Season of mists and mellow fruitfulness
Close bosom-friend of the maturing sun
Conspiring with him how to load and bless
With fruit the vines that round the thatch-eaves run;
The season is living up to its name today as the mist is so heavy we can’t even see our favourite beer keller which sits on top of a mountain and shines like a beacon of peace and comfort for miles around. Well, to be fair, it’s actually the chapel (left) that shines like a beacon, the beer keller is tucked out of sight in the trees below. Once the morning mist has burned off the weather has been warm and balmy with just a crisp chill in the air in the evenings. And of course the lovely smell of wood smoke from all the wood-burning stoves (karkeloffen).
As is traditional at this time of the year I’ve taken to making jam, chutney and cooking with game. This weekend I gladdened my husband’s heart with a traditional game pie, and a game terrine served with plum chutney and fresh caraway-seed rolls.
I can just remember my grandmother’s damson jam. Grandma could make sixpence go further than anyone I ever knew. She had an arrangement with the local greengrocer. He would save all the bruised and oozing fruit that he would normally throw away and sell it to her for pennies. She made wonderful jam with it, served with her own freshly baked bread. I don’t think she had ever heard the expression ‘if life hands you lemons, make lemonade,’ but it pretty much expresses how she lived. World War I, the Great Depression and World War II were really, really big lemons. But then, she had my Granddad, so she was a happy woman.

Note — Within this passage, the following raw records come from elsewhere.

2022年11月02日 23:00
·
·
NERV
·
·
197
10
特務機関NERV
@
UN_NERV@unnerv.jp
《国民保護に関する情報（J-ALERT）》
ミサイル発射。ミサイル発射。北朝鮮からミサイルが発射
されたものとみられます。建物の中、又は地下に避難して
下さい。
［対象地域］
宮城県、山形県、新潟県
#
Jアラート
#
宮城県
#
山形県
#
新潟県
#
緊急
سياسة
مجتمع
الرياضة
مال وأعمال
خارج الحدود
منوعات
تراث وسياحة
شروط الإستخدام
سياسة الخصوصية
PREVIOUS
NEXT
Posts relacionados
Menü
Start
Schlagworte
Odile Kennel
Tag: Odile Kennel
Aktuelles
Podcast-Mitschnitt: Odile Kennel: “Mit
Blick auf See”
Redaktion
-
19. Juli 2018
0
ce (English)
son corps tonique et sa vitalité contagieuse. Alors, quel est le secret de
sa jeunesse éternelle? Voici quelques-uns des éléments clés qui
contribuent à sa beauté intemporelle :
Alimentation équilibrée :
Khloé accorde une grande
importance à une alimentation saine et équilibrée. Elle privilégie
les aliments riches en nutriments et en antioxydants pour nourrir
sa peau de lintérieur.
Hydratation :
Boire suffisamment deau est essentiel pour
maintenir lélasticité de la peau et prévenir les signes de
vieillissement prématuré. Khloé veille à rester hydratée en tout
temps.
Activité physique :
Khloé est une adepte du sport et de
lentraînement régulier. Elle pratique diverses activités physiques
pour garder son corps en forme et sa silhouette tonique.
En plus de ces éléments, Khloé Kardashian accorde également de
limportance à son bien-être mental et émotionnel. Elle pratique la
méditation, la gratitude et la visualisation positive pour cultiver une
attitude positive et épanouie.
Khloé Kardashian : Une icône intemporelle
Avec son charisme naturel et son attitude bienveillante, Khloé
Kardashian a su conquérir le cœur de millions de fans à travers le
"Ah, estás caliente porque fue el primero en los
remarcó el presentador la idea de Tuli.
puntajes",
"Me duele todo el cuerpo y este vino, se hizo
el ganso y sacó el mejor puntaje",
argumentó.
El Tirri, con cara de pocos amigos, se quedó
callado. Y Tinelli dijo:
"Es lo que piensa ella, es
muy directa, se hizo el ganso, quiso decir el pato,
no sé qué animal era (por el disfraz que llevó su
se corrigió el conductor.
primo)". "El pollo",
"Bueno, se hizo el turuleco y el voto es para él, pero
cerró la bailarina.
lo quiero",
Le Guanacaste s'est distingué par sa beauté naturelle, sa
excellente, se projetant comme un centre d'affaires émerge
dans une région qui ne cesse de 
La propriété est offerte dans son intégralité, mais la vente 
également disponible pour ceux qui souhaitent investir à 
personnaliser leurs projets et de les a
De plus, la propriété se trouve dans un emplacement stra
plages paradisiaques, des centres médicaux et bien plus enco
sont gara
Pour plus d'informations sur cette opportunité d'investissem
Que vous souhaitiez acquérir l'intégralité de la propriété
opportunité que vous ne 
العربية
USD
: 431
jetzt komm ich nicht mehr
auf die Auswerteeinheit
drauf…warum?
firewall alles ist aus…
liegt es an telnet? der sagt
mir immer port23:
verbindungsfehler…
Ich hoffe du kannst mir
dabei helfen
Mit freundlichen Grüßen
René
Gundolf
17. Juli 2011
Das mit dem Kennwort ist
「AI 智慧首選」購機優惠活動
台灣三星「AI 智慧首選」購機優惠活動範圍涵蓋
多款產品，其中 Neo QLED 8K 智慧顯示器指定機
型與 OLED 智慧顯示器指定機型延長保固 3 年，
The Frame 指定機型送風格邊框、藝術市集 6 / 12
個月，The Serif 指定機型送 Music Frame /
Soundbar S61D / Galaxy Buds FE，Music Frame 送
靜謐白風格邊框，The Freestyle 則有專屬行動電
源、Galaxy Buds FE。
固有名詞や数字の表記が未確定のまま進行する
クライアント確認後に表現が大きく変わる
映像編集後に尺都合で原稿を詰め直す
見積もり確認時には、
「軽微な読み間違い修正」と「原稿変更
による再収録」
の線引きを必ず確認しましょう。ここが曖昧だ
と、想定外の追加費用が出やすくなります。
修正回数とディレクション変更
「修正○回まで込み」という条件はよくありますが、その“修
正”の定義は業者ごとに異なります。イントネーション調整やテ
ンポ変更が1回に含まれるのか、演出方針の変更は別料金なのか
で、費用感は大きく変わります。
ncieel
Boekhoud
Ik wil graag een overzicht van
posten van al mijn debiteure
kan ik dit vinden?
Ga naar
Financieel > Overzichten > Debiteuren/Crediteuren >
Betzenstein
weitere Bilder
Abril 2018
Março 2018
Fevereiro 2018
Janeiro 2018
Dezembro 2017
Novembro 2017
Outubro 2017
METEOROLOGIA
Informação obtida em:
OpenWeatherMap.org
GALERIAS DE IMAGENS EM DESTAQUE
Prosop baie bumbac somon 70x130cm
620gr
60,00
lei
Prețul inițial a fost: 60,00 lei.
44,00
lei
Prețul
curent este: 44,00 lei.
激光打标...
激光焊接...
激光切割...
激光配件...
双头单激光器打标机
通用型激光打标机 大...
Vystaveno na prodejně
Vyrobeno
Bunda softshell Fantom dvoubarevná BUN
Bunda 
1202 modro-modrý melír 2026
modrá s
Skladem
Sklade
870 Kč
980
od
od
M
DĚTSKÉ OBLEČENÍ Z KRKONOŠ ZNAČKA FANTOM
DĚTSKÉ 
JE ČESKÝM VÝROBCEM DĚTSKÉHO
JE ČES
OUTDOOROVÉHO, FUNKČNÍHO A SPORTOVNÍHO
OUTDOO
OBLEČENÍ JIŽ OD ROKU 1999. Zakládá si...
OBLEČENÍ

I’m going to miss the lovely warm summer evenings and eating out in cafes and kellers, but Franconia is beautiful in the winter. We can eat in cosy, oak-panelled, seventeenth-century inns, walk through enchanting parks along frozen rivers and, as December comes along, enjoy the famous Christmas Market at Nuremberg, and the smaller, cosier one in Bamberg. Then, home for Christmas and my nephew’s wedding. Oh, and a new book, I hope, out for the holidays.